### Material provided

·····

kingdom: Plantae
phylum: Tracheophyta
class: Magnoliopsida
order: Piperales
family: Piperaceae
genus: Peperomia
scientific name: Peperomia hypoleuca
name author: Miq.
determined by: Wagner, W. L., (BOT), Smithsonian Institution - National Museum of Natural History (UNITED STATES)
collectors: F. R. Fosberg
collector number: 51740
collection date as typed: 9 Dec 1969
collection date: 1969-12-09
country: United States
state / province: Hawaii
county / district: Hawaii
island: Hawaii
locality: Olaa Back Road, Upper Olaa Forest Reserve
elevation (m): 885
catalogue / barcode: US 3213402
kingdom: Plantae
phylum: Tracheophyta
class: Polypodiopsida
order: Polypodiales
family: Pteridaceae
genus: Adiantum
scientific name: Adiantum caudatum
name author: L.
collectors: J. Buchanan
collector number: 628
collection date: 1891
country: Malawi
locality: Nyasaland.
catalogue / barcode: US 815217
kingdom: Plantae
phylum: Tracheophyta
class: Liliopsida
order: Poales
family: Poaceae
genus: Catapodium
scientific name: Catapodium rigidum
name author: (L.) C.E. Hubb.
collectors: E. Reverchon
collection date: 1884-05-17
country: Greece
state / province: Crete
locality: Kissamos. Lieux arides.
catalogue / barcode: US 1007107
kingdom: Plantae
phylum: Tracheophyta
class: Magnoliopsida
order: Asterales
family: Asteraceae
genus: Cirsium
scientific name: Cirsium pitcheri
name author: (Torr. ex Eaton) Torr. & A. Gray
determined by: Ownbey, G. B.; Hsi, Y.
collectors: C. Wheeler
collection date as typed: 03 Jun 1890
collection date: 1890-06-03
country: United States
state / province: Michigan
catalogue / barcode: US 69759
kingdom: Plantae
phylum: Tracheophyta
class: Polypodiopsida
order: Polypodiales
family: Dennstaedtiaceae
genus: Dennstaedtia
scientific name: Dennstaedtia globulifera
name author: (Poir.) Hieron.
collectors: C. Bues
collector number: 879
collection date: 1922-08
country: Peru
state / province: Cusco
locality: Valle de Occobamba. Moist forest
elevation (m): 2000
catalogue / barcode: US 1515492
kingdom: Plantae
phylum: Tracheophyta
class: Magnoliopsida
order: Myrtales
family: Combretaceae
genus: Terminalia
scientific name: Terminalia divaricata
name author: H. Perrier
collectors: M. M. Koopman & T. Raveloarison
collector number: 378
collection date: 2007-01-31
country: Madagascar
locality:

·····

### The problem
Copy the lines of the records above without any change, beginning at the line that contains "name author: L." and stopping after the line that contains "name author: (L.) C.E. Hubb.".

### Exercise solution
name author: L.
collectors: J. Buchanan
collector number: 628
collection date: 1891
country: Malawi
locality: Nyasaland.
catalogue / barcode: US 815217
kingdom: Plantae
phylum: Tracheophyta
class: Liliopsida
order: Poales
family: Poaceae
genus: Catapodium
scientific name: Catapodium rigidum
name author: (L.) C.E. Hubb.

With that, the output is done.